For retrieving rna-seq data from tcga https://gdc-portal.nci.nih.gov/, though I am able to download different expression level data and clinical data but I am struggling with mapping the two. I dont know how to map a certain patient's id in mRNA data to the corresponding id in clinical data. Any way I can sort this. Thanks in advance.
The thing is in clinical data all I have xml files from which I can still though extract patient barcode. But problem comes for the expression data I get each sample id which does not seem to correspond to barcode.
I got it in the end. I did not look at the metadata files. After downloading it provided information about the 1-1 correspondence between sample id and filename.
May I ask how did you map a certain patient's id in mRNA data to the corresponding id in clinical data? I've seen the MANIFEST as you mentioned, but the id in clinical data and mRNA data are not consistent...

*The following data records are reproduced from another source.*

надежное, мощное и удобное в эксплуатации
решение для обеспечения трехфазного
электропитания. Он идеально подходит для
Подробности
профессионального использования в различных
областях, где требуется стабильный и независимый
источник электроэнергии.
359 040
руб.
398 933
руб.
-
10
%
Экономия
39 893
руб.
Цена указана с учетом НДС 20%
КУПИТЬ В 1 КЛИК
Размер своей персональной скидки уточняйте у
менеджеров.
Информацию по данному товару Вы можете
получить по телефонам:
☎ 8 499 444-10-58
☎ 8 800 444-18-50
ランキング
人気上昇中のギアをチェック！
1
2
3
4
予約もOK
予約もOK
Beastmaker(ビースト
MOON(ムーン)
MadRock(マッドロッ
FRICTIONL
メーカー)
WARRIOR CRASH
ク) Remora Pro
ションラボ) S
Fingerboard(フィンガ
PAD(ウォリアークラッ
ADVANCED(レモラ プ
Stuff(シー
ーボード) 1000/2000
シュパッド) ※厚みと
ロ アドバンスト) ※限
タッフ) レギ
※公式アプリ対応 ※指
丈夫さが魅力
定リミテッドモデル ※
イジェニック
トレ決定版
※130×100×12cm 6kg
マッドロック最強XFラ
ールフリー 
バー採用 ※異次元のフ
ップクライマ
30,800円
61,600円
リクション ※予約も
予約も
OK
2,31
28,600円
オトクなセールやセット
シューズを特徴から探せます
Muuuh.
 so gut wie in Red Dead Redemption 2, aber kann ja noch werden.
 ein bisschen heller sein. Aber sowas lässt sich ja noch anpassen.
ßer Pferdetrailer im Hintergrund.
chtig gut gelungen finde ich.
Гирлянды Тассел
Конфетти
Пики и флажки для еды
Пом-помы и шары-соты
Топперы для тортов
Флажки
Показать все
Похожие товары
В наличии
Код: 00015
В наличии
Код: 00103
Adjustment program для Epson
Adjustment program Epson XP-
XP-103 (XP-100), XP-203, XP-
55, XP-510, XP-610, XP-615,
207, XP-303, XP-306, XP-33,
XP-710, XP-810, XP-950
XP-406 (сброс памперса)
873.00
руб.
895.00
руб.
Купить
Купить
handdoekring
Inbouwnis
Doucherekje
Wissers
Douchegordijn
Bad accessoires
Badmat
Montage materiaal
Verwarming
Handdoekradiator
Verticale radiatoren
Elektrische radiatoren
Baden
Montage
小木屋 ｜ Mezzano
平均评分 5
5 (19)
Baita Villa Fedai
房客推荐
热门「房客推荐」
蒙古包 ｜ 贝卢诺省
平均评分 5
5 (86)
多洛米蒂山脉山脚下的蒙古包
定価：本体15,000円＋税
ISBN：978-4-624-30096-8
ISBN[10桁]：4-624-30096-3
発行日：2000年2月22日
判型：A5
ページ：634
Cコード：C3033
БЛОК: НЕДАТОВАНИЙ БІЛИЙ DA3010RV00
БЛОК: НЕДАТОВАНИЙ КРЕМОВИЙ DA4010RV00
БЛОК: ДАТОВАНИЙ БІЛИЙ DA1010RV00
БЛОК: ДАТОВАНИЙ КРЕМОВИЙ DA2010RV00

When you download the respective files(expression, clinical, biospecimen etc) there is also an option to download the meta data file along it. Now thats a json file and for each patient there will be a field 'entity submitter id' (TCGA-..-...) barcode which will give you an idea about the patient and will be common in all the respective meta files. Though for mRNA it will be an extended form telling us about type of patient (normal or cancer). You would have to break that for mRNA to map to a patient. Thus total entries that you see for mRNA would be more at times with more than two entries for the same patient indicating for tumor and adjacent normal tissue sample. However for the clinical and biospecimen files the total entires would be equal to total number of patients.
For more information about barcodes follow the link posted by @russhh above.
Just in case anyone needs it, here is some example code in Python because JSON is fiddly.
If you download the manifest with your FPKM data you can match your files to their info like this:
import json
fileName='metadata.cart.2017-06-RESTOFID.json'
with open(fileName) as data_file:
data = json.load(data_file)
for i in range(0, len(data)):
print data[i]['file_name'], data[i]['associated_entities'][0]['entity_submitter_id']
have they changed the structure of the TCGA barcodes?